1. Postman Installation
Since 2018 Postman no longer supports a browser version, you must download the client. For Windows, download the latest version from the official website, run the installer, and log in or skip login for personal use.
2. Interface Navigation
The main interface elements are illustrated in the following diagram.
3. Sending the First Request
Create a new request, enter the URL (e.g., http://www.weather.com.cn/data/sk/101010100.html), and click Send to view the JSON response.
4. Basic Request Types
4.1 Query Parameters
Query parameters appear after the ? in a URL (e.g., number=13012345678). In Postman, set the method to GET and enter the full URL or use the Params tab.
4.2 Form‑Encoded Requests
When the request header Content‑Type is application/x-www-form-urlencoded, fill in the method POST, URL, header, and body fields such as
username=13088888888&password=123456&verify_code=8888.
4.3 File Upload (multipart/form‑data)
POST http://localhost/index.php/home/Uploadify/imageUp/savepath/head_pic/pictitle/banner/dir/images.html HTTP/1.1
Content-Type: multipart/form-data
file=a1.jpgSet the method to POST, choose form‑data as the body type, and select File for the file field.
4.4 JSON Body
POST http://xxx/api/sys/login HTTP/1.1
Content-Type: application/json;charset=UTF-8
{"account":"root","password":"123456"}Choose raw → JSON as the body type and fill in the JSON payload.
5. Response Data Parsing
Postman displays the status line, response headers (including cookies), and response body. The body can be viewed in Pretty (formatted), Raw (original), or Preview (HTML rendering) modes.
6. Collection Management
Create a collection to group related requests, add folders for modules, and add individual requests. Collections enable batch execution, mock servers, documentation, and more.
7. Batch Execution
Select a collection, click the run button to open the Collection Runner, and execute all selected requests together.
8. Logging
Use console.log() in Pre‑request Script or Tests to output logs. View logs via the Postman console or the lower‑left icon, with search and level filtering features.
9. Assertions
Write JavaScript assertions in the Tests tab, such as status code, response header, body content, JSON value checks, and response time.
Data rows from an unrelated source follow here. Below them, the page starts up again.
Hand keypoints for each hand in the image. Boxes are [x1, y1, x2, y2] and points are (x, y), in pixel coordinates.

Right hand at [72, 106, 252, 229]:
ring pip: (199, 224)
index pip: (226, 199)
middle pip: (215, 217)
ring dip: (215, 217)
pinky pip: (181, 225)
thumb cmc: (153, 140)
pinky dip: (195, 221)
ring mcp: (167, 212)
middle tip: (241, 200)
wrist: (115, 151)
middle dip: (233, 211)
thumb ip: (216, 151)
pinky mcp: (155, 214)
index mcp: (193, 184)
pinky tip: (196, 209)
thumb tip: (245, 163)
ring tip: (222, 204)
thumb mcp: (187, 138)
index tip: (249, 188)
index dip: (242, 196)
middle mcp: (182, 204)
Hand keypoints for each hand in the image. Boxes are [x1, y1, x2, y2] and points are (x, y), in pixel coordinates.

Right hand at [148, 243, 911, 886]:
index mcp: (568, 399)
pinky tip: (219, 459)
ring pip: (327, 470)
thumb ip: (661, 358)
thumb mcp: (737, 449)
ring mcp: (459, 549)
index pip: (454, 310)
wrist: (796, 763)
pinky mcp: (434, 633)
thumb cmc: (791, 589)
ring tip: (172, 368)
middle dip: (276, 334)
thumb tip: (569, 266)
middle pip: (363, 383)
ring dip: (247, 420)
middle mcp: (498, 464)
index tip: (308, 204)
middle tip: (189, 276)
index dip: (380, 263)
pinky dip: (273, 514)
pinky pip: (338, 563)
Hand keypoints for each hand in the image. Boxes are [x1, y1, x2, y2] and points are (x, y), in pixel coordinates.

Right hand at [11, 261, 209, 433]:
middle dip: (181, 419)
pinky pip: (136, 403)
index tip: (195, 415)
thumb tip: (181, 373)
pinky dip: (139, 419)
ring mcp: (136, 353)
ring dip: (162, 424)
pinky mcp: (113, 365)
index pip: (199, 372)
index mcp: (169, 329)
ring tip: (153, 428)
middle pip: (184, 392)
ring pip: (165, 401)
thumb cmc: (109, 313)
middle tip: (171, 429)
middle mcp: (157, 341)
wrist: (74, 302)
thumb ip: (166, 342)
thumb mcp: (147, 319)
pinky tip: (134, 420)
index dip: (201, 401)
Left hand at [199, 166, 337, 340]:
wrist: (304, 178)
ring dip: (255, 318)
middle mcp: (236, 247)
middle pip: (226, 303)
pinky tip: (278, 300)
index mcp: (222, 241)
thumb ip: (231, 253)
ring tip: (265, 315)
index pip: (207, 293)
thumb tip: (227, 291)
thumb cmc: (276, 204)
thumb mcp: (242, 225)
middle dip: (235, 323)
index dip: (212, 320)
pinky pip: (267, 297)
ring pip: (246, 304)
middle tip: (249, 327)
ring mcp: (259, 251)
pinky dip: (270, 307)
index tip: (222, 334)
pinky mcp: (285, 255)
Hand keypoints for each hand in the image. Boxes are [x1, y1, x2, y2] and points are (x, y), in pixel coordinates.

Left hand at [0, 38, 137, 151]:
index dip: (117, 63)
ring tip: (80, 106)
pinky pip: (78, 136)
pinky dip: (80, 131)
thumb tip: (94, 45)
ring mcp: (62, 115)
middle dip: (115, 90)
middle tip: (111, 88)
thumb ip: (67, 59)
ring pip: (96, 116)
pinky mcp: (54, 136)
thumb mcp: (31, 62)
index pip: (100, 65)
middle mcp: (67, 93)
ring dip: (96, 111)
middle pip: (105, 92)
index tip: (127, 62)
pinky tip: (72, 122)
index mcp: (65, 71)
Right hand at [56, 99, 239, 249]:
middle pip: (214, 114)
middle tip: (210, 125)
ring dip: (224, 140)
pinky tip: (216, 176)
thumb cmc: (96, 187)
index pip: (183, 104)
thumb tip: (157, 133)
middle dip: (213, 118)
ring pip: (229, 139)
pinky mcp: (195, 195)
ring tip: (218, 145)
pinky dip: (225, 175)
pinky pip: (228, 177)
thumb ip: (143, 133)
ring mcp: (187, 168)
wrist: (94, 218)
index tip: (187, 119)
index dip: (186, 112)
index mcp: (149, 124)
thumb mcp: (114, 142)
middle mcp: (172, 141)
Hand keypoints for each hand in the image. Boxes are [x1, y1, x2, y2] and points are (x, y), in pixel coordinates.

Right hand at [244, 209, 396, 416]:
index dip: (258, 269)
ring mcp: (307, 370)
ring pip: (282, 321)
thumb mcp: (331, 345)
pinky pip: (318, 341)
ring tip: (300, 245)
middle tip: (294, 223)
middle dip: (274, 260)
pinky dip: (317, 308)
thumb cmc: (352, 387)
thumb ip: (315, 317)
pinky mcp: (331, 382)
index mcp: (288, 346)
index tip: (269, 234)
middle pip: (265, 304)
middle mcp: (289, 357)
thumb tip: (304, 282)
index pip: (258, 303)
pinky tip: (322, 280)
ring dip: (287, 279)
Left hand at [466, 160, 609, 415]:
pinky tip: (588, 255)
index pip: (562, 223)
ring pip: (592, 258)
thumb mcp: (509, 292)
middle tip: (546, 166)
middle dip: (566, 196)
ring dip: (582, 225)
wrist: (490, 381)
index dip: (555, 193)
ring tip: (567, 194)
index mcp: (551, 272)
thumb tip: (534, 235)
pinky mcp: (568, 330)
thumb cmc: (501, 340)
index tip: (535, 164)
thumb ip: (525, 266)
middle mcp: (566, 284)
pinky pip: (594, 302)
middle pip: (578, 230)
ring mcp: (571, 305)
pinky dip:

Postman provides built‑in snippets for common assertions.
pm.test("Status code is 200", function () {
pm.response.to.have.status(200);
}); pm.test("Content-Type is present", function () {
pm.response.to.have.header("Content-Type");
}); pm.test("Body matches string", function () {
pm.expect(pm.response.text()).to.include("string_you_want_to_search");
});10. Variables (Global, Environment, Collection)
Variables store reusable values. Global variables are available everywhere, collection variables are scoped to a collection, and environment variables apply to a selected environment. Use {{variable_name}} in request fields or JavaScript getters such as pm.environment.get('var').
11. Pre‑request Scripts
Pre‑request scripts run before a request is sent, allowing tasks like generating random numbers or encrypting passwords.
12. Request Chaining
Extract a value from a previous response, save it as a variable, and use it in a subsequent request to create dependent workflows.
var jsonData = pm.response.json();
var url = jsonData.url;
pm.globals.set('uploadedUrl', url);13. Common Return Value Extraction
Use JavaScript to navigate JSON structures, e.g., jsonData.data.user_id for nested fields, jsonData.data.roles.points[1] for array elements, or jsonData.data.rows.slice(-1)[0] for the last item.